The California District Court ruled a lawsuit by a group of consumers who accused a number of large companies of price collusion. We are talking about the fact that at the end of 2007 and at the beginning of 2008 such major players in the electronics market as Samsung, Philips, Toshiba, Hitachi and Panasonic jointly fixed the prices of monitors and cathode ray televisions, rejecting free competition.
The amount of compensation that the companies involved in the lawsuit have already agreed to pay is a significant $ 528 million. The largest part of this amount will be paid by Samsung - $ 225 million, followed by Philips in the amount of payments - the Dutch company will refund $ 175 million. The rest of it will fall on Toshiba, Hitachi and Panasonic. Interestingly, the court in the United States and in fact the greatest fault of Samsung - this is not the first statement of its participation in questionable market transactions. Back in 2009, Japanese regulators fined the South Korean company in a similar lawsuit, however, then the amount of damage was much more modest - 3.3 billion yen (approximately $ 37 million).
A little later, Samsung
came under the attention of the EU antimonopoly committee.

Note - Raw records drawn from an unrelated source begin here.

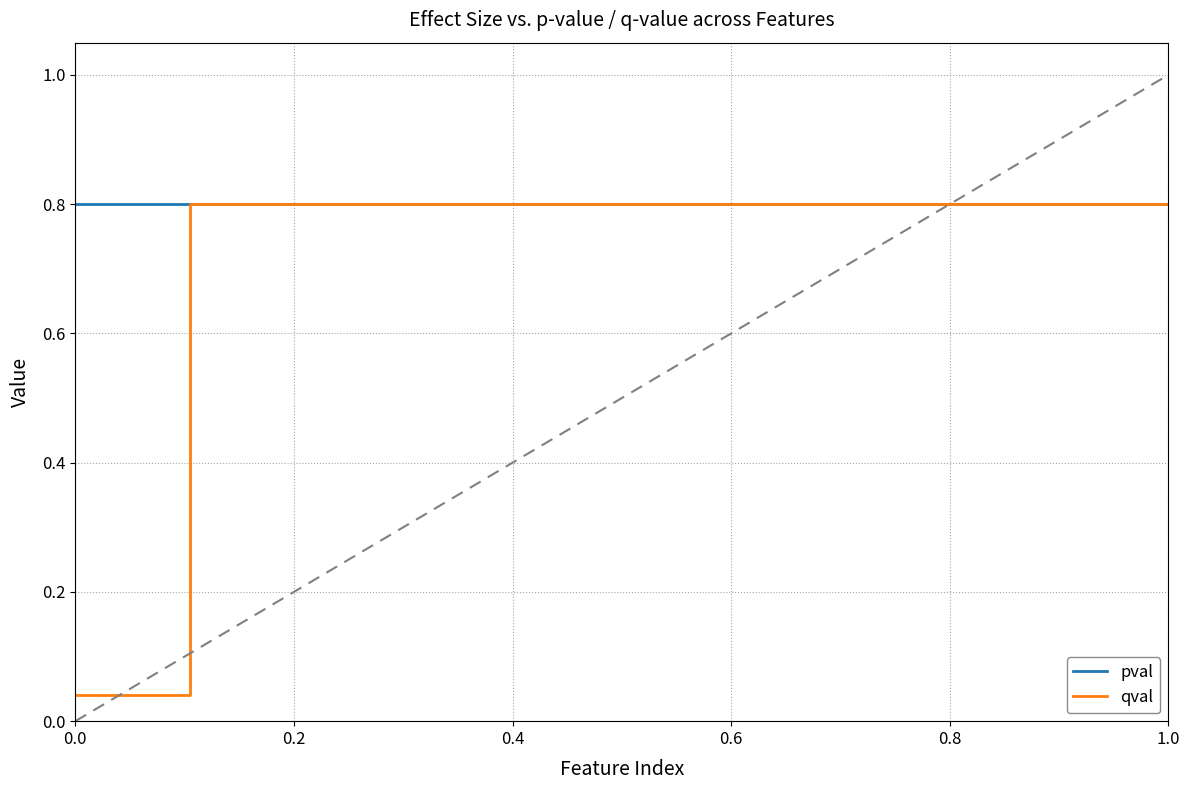

What is the average value of the pval series?

0.8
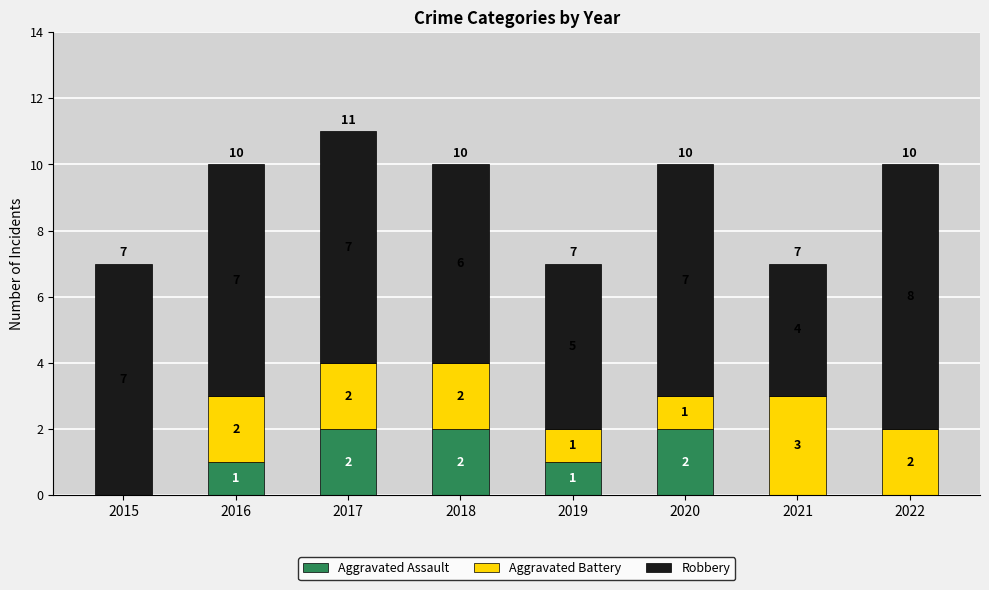

The Aggravated Assault series shows 1 at 2020. True or false?

False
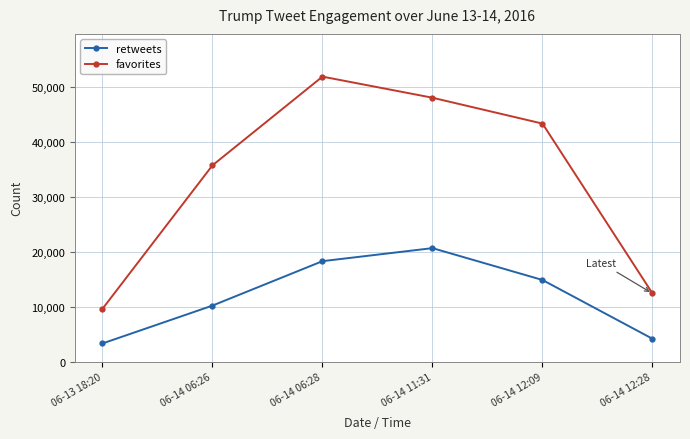

Which series has the largest range (max minus min)?

favorites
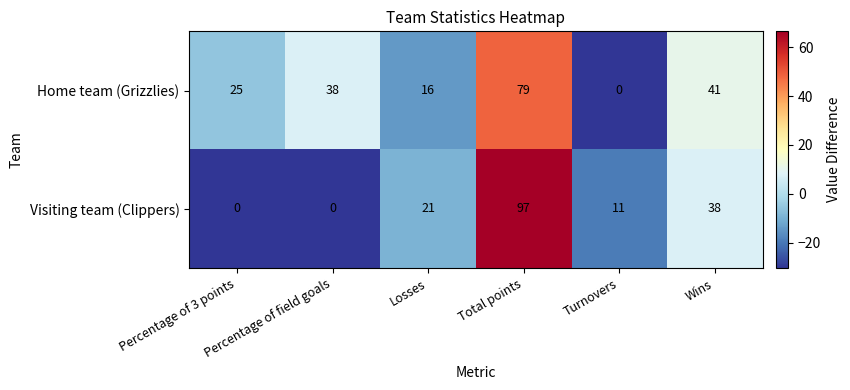

How many Visiting team (Clippers) values are between 0 and 38?

5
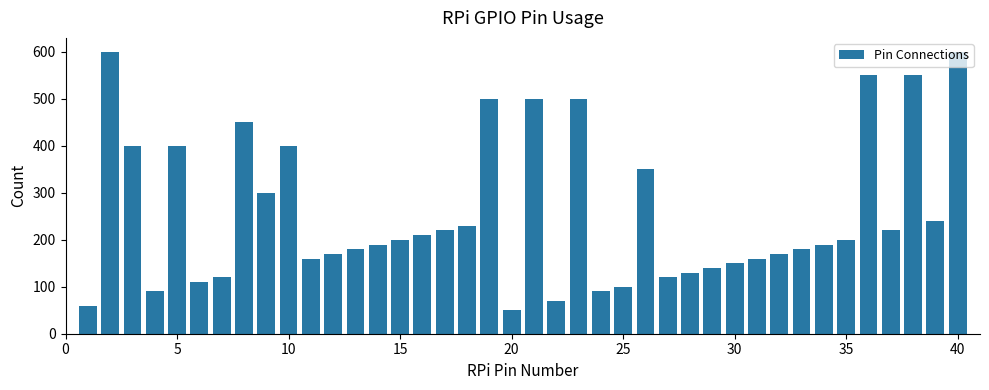

Reading left to right, extract all data points from this chart.

60	600	400	90	400	110	120	450	300	400	160	170	180	190	200	210	220	230	500	50	500	70	500	90	100	350	120	130	140	150	160	170	180	190	200	550	220	550	240	600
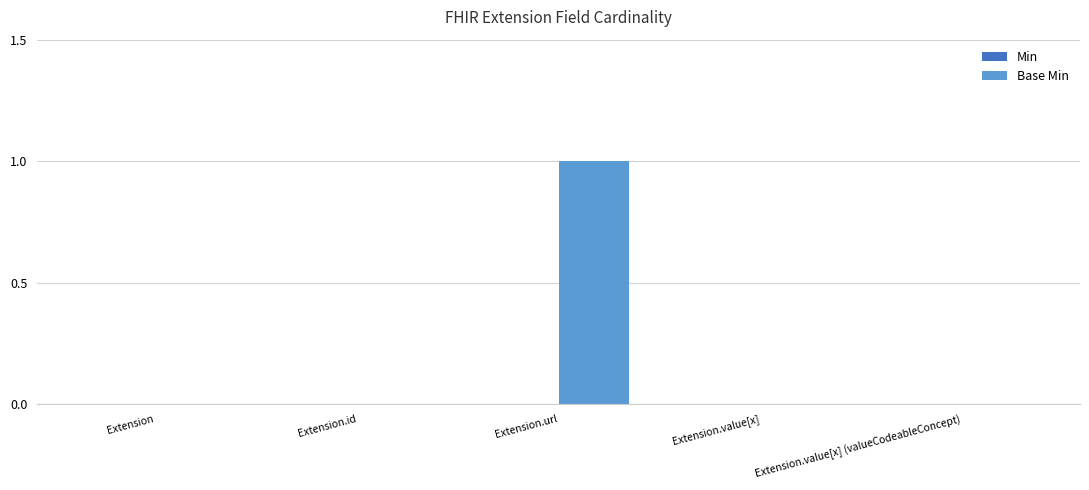

Reading left to right, what are all the values shown in this chart?

Extension=0	Extension.id=0	Extension.url=1	Extension.value[x]=0	Extension.value[x] (valueCodeableConcept)=0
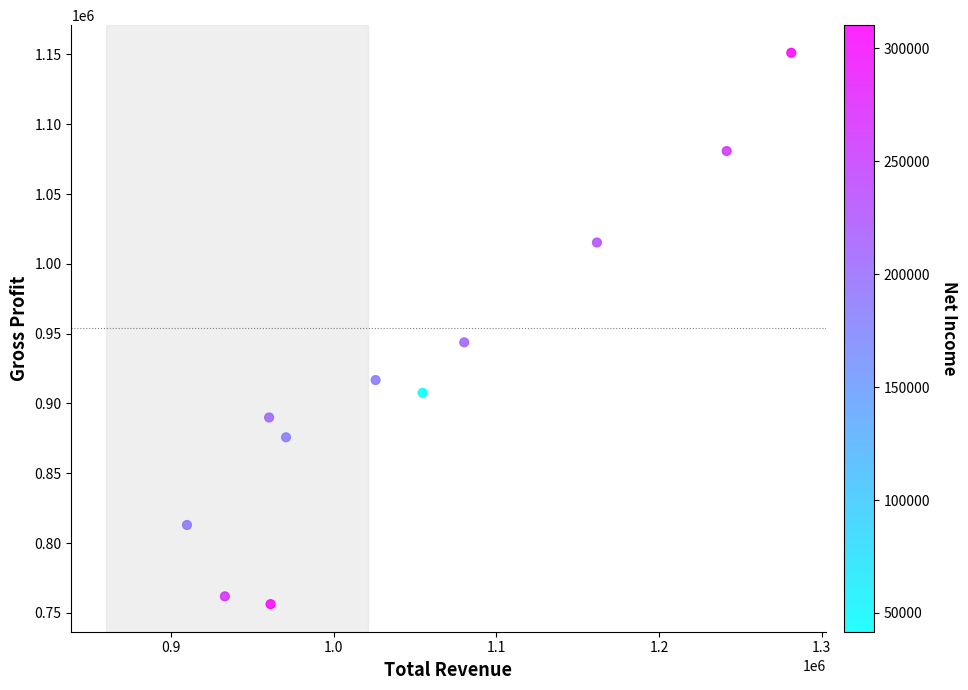

What Y value in the scatter plot is closest to 953750?

943800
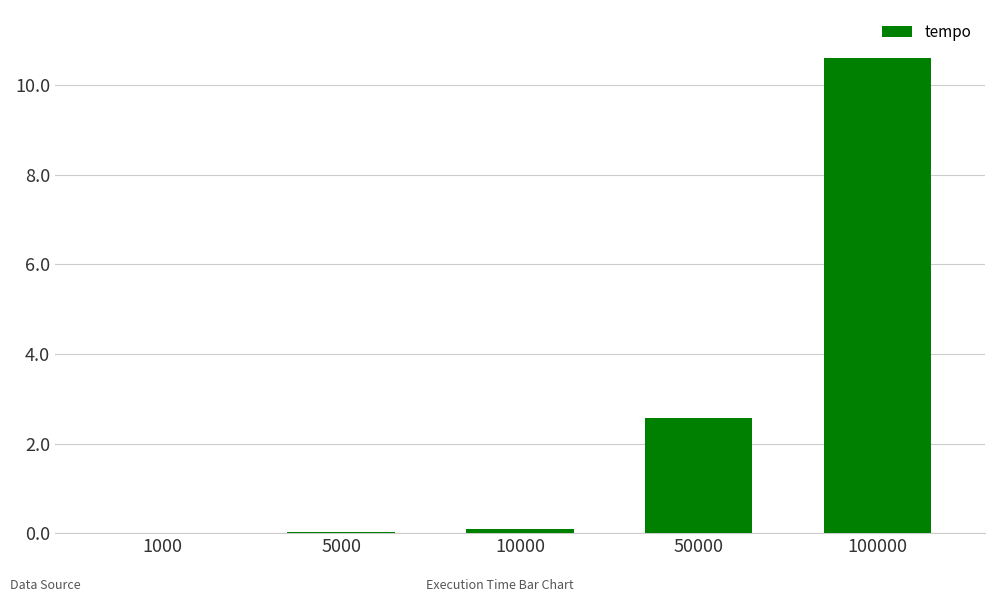

Between 100000 and 50000, which is larger?

100000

European Commissioner for Competition Joaquin Almunia (who also heads the investigation against Google) announced then that six companies - Philips, LG, Panasonic, Samsung, Toshiba and Chunghwa (Taiwan) - agreed to keep prices fixed for 10 years for them -beam tubes, which at that time were an essential component for monitors and televisions. In Europe, however, Philips paid the largest fine - 313 million euros. The total payment then amounted to 1.47 billion euros.
The investigation of the regulators revealed a curious fact: meetings for concluding cartel agreements were secretly called their participants as “green meetings”, because after discussing all the issues, it was customary to play golf. “For almost a decade, cartel members carried out very destructive and anti-competitive actions, including price fixing, market sharing, customer division, coordination of production volumes and the exchange of commercially important information,” the European Union said at the time.